■ **EXTRACTED TEXT**

%%

In this talk, we aim to make progress towards an understanding of self-similar solutions and singularities of Lagrangian mean curvature flow, by focusing on Lagrangians in $\mathbb{C}^n$ that are cohomogeneity-one under the action of a compact Lie group. Interestingly, each such Lagrangian lies in a level set $\mu^{-1}(c)$ of the moment map $\mu$, and mean curvature flow preserves this containment. Using this, we classify all shrinking, expanding, and translating solitons, and in the zero level set $\mu^{-1}(0)$, we classify the Type I and Type II blowup models of LMCF singularities. Finally, given any special Lagrangian in $\mu^{-1}(0)$, we’ll show that it arises as a Type II blowup, thereby yielding infinitely many new singularity models of Lagrangian mean curvature flow.

The results presented in this talk are contained in the preprint ‘Cohomogeneity-One Lagrangian Mean Curvature Flow’, which is jointly written with Jesse Madnick, University of Oregon.


17 October, 15:00-16:00, STRAND BLDG S4.29

Speaker:  Asma Hassannezhad (University of Bristol)

%%

■ **WHAT TO WORK ON**
According to the talk abstract, what is the title of the preprint that contains the results?

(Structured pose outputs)
%%

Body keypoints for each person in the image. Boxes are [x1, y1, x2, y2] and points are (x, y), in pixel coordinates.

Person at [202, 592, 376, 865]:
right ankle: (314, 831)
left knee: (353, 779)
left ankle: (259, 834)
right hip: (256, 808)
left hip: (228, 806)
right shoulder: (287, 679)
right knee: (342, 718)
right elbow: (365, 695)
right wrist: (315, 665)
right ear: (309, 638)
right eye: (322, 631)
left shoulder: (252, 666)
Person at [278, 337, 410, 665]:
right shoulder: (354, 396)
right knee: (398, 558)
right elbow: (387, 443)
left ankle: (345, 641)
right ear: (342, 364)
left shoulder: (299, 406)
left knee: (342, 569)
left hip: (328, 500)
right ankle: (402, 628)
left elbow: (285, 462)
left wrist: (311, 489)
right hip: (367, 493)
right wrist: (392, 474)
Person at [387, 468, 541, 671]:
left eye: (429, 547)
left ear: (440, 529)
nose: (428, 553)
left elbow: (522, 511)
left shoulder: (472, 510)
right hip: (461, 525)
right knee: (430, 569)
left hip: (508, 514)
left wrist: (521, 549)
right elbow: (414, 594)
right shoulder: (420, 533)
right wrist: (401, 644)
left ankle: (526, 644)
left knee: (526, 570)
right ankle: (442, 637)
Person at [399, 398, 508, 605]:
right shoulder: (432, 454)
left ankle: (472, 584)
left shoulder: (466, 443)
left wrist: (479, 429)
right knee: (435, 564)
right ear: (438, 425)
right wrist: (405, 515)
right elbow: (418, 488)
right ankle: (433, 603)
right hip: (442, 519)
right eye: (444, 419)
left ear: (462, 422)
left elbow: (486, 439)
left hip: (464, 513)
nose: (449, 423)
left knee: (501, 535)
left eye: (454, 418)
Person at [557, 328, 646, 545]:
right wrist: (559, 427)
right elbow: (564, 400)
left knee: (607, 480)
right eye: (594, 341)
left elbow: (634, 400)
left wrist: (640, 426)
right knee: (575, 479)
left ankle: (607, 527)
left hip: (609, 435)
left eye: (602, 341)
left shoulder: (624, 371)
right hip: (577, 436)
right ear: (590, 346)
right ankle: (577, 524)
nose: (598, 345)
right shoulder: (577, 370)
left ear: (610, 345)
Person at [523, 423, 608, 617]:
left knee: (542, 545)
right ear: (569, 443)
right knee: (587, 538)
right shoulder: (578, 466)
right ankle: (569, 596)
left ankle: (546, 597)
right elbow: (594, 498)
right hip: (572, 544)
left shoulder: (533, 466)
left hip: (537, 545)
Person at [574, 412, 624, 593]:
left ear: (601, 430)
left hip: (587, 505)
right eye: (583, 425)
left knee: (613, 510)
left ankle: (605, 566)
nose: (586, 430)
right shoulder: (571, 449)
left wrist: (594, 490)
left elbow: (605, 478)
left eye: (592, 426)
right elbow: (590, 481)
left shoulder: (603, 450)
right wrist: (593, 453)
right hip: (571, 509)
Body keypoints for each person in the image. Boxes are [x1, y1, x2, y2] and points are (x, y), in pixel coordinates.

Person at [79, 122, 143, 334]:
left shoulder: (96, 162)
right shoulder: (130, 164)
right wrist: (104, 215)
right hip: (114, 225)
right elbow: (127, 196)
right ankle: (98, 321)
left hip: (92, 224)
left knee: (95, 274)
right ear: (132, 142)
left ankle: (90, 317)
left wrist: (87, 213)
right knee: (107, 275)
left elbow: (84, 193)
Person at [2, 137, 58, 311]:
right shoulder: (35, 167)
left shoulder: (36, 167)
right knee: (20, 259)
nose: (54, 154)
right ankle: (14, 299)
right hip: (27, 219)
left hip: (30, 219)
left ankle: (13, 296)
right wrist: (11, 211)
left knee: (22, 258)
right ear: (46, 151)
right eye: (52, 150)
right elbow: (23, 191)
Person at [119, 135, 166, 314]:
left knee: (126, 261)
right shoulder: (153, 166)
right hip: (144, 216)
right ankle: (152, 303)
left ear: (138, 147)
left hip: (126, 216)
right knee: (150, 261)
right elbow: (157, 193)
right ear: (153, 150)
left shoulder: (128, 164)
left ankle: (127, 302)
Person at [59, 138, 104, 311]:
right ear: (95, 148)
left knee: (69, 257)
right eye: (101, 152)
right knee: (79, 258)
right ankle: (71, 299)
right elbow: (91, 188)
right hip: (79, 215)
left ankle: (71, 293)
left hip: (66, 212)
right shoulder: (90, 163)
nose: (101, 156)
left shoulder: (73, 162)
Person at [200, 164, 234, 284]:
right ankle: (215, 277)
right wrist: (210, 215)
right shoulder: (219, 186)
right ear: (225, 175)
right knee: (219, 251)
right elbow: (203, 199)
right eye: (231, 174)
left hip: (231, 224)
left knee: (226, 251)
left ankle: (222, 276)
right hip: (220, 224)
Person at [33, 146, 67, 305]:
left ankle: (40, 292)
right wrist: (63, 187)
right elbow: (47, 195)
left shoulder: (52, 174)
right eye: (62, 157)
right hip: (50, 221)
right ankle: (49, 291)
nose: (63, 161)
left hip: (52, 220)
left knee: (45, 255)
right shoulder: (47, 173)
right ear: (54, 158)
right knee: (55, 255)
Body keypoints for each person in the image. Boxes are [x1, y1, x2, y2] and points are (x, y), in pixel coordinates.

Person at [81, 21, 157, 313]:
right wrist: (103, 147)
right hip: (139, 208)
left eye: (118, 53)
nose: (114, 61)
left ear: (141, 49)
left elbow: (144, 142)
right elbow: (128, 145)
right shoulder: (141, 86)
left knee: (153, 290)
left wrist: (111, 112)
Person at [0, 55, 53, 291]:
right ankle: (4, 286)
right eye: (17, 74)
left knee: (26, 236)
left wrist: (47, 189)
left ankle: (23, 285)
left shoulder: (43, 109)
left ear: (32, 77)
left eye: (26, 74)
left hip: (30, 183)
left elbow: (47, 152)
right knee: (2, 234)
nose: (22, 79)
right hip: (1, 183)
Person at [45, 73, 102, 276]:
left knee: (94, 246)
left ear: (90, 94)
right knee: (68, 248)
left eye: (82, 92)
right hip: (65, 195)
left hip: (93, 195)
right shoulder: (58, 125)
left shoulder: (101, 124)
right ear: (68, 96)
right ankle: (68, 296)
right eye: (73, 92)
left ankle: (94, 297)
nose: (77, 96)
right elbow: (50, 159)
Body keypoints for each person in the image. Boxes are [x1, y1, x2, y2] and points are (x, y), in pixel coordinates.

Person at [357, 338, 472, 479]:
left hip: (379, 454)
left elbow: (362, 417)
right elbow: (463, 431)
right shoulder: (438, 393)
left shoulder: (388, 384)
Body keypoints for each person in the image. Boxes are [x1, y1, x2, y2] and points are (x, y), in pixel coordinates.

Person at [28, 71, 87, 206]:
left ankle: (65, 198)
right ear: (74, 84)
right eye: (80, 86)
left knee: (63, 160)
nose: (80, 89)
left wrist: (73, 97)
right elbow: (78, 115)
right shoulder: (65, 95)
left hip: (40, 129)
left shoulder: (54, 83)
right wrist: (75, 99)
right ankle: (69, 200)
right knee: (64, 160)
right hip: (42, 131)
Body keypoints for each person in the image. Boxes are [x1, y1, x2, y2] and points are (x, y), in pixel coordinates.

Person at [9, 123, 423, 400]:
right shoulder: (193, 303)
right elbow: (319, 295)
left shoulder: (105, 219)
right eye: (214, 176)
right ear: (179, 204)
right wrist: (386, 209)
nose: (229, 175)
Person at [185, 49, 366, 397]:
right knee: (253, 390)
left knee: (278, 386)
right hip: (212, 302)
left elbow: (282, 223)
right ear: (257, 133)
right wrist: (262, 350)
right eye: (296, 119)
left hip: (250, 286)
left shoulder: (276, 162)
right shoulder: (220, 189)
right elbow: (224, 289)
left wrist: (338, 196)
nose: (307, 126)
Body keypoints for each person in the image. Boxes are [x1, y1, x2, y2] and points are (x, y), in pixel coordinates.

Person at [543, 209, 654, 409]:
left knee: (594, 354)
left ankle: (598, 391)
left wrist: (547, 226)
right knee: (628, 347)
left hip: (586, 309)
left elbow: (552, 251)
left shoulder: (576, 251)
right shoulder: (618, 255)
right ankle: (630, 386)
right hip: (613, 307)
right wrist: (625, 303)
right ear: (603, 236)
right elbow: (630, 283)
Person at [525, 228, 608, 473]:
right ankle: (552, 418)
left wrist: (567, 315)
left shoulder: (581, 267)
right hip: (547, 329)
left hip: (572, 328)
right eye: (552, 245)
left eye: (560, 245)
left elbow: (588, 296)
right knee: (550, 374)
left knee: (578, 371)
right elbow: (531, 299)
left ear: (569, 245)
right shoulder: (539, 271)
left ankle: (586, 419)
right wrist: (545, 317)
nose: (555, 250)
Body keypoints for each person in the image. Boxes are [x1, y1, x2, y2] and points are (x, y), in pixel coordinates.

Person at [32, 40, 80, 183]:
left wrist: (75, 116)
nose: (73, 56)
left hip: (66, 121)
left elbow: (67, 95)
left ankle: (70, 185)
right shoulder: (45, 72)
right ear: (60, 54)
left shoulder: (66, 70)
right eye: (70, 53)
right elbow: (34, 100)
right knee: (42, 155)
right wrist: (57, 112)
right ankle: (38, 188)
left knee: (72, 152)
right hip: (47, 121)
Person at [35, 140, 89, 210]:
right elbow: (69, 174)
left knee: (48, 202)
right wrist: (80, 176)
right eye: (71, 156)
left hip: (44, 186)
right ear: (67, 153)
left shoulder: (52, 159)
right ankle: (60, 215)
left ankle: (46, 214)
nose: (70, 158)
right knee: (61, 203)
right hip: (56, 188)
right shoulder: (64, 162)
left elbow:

%%

■ **WRITTEN REPLY**
Cohomogeneity-One Lagrangian Mean Curvature Flow